══ SOURCE EXTRACT ══

In an official document sent to VET on June 16, GDC said it fully supports intellectual property rights (IPR) protection for the Meiji milk brand in Vietnam but did not specifically state whether it agrees with Meiji’s requests that no more permits be issued or customs clearance made on unauthorized Meiji milk products in Vietnam.

“Meiji’s request for IPR in Vietnam market is legal,” the GDC document stated. “The company should refer to Articles 73 to 76 of Vietnam’s Customs Law for this request.”

In April Meiji asked GDC and other authorities to revoke permits issued to unauthorized distributors of its products in Vietnam in an attempt to protect its powdered milk products.

Meiji is yet to have an exclusive distributor in Vietnam, with its products available in the country being for the domestic Japanese market but unofficially exported by Japanese traders. There are also a large number of Meiji products in Vietnam being brought in by hand (in luggage, for example).

Meiji said it wants to control product quality and plans to appoint an exclusive distributor in Hanoi, authorized to import and sell all their product lines to Vietnam’s 90 million people, which grows by more than 1 million a year.

Regarding Meiji’s petition, GDC said there was no information on quality and the nutritional difference between Vietnamese and Japanese standards or on counterfeit products being available in Vietnam.

The Japanese company has acknowledged that the content of its powdered milk produced for the Japanese market and sold in Japan do not meet Vietnamese standards.

Specifically, the components of biotin, choline, manganese, and iodine in its formula powder milk No. 0 branded Hohoemi (for infants under 12 months) and components of biotin, zinc, iodine in formula powder milk No. 9 branded Step (for one to three-year-old children) meet Japanese standard but not Vietnamese standards.

“This is due to the differences in standards for nutritional components and the demand for different substances between the Vietnamese and Japanese people,” Meiji explained.

═══

_WHAT THIS TASK INVOLVES_.
Answer these questions from the text on Meiji milk in Vietnam:
1. Which articles of Vietnam's Customs Law does the GDC document tell Meiji to refer to?
2. In which city does Meiji plan to appoint an exclusive distributor?
3. Which components of the formula powder milk No. 9 branded Step do not meet Vietnamese standards?

══ RAW DATA ══

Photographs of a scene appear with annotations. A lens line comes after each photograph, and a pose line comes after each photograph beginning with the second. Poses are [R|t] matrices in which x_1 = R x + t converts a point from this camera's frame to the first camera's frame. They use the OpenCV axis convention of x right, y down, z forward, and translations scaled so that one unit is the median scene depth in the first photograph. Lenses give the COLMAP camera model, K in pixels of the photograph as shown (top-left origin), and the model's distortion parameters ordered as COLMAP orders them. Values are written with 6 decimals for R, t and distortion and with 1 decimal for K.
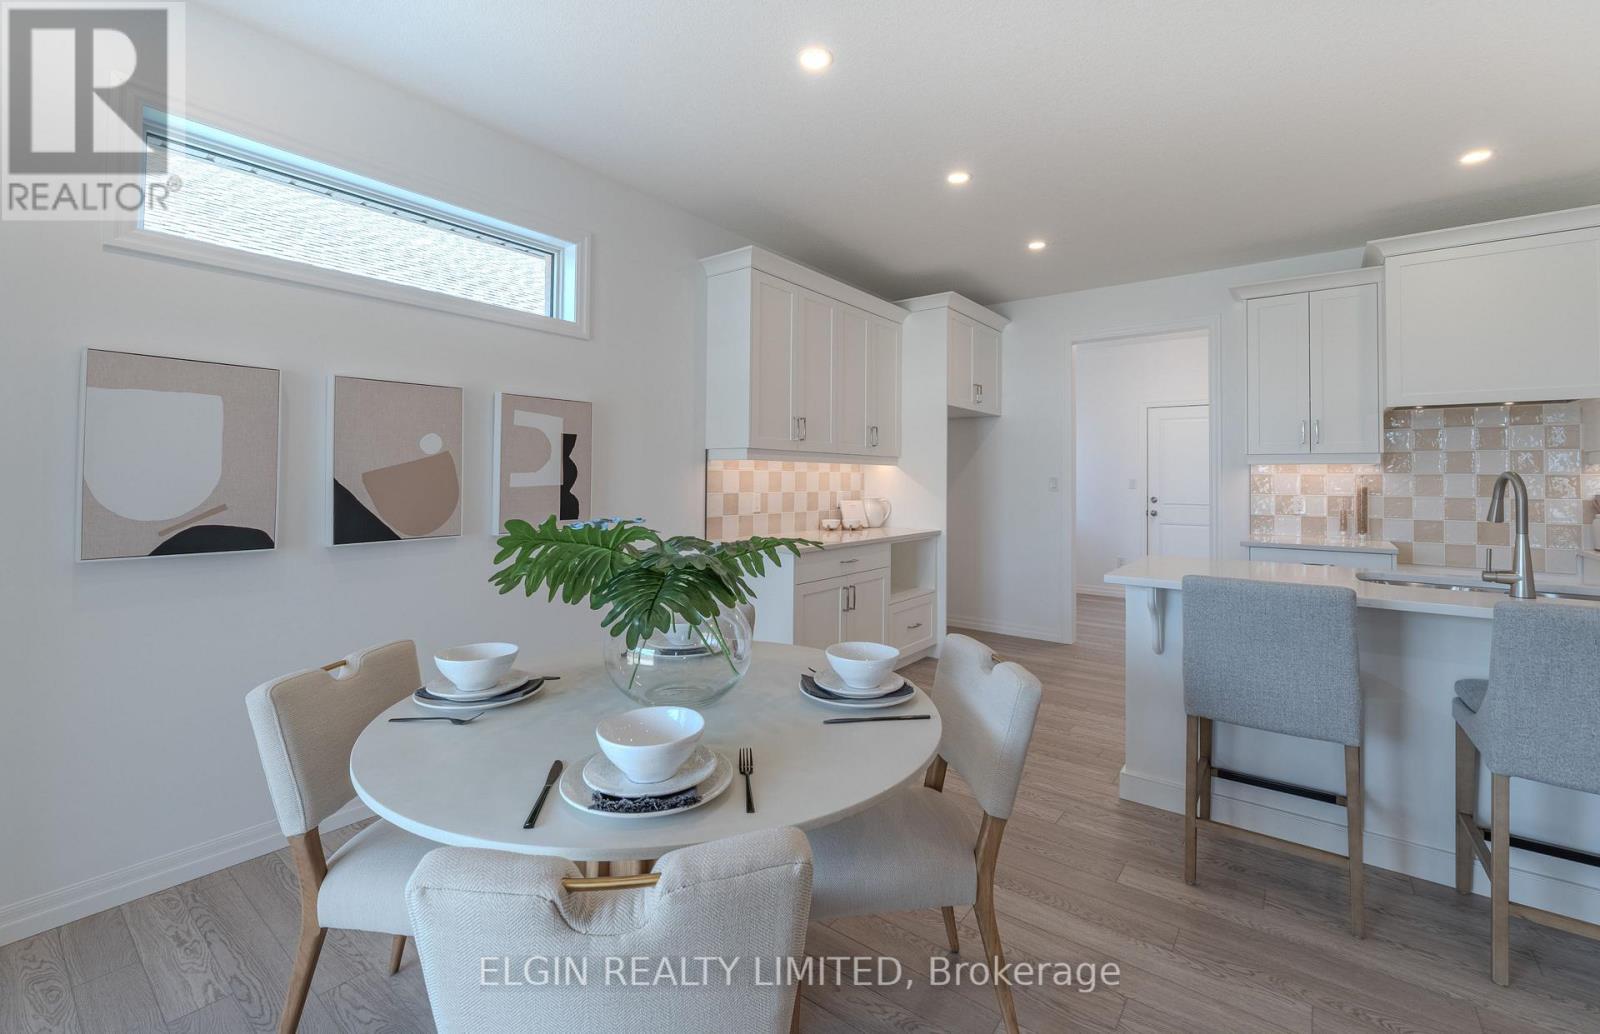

═══

_ANSWER_.
1. Articles 73 to 76.
2. Hanoi.
3. Biotin, zinc and iodine.